Data subjects’ rights under Danish data protection law

Right of access

In contrast to the old rules, a data subject may request the right to access at reasonable intervals (the old six-month rule does not apply any longer). Also, no fee may be charged; however, for an additional request, a reasonable fee may be charged to cover administrative costs.

The Danish Data Protection Agency provides a template to comply with the right of access: https://www.datatilsynet.dk/media/6813/skabelon_til_en_aftale_vedroerende_faelles_dataansvar.docx (in Danish)

Derogation to the right of access

The DPA provides that there should be no right to access information, if essential considerations of private or public interests override the data subject’s interests (DPA Section 22(1)-(2)). Public interest includes: national security; defense; public security; the prevention, investigation, detection or prosecution of criminal offences; or the enforcement of criminal penalties.

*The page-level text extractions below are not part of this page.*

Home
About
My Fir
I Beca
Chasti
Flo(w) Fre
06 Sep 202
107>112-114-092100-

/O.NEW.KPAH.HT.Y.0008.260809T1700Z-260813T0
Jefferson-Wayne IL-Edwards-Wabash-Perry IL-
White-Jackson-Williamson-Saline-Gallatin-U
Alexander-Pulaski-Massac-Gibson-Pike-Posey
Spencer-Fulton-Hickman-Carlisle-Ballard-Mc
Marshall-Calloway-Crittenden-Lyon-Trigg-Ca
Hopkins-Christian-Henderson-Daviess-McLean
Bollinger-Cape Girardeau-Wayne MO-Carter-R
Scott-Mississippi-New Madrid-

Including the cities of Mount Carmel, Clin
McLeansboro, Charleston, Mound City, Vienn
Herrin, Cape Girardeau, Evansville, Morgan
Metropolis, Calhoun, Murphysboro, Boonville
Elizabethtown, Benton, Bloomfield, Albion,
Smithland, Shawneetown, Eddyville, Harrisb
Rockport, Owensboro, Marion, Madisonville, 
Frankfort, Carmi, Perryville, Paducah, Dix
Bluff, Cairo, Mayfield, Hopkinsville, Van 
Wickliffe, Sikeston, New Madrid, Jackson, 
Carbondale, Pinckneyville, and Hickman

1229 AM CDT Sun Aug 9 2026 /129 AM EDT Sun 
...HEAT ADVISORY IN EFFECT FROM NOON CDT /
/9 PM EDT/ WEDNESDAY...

However, only information that is actually subject to the private or public interest may be withheld from the data subject.

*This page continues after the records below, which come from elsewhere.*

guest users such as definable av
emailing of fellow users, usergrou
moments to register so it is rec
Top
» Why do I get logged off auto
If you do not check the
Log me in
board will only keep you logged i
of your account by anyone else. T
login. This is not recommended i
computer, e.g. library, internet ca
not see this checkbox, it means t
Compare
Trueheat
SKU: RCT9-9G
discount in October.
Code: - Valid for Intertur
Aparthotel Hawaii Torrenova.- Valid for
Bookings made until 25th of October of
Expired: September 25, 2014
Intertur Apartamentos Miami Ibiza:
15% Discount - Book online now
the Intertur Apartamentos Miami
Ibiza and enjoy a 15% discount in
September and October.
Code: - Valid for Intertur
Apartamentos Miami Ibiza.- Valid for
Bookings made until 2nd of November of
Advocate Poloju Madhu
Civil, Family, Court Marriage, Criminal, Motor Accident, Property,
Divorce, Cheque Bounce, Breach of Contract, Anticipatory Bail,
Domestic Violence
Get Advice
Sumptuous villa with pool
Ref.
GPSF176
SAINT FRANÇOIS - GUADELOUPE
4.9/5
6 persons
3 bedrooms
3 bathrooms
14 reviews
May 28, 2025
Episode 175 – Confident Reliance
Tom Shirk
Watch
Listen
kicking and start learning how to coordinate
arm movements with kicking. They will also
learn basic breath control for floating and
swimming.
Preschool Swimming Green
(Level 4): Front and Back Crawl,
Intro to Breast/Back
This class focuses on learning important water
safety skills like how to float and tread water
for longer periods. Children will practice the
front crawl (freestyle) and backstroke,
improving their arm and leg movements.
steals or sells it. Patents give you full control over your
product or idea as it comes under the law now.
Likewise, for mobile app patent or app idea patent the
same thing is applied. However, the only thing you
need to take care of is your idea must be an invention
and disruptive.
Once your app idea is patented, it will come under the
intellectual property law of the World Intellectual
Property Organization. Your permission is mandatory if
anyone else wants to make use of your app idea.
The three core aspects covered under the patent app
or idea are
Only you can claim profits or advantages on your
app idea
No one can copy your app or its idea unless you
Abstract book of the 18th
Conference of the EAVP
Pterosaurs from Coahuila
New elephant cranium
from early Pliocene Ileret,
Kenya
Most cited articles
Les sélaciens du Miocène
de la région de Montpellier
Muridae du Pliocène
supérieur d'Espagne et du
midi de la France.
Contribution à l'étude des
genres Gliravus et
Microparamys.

The rule will be relevant with respect to handling of whistleblowing reports, in which subject access requests may be denied, or regarding trade-secret protection.

Also, where the processing of data takes place exclusively for scientific or statistical purposes, an access request may be denied (DPA Section 22(6)).

General exemptions to data subject’s rights

Articles 15, 16, 18 and 21 of the GDPR shall not apply, if the processing of data takes place exclusively for scientific or statistical purposes (DPA Section 22(6)).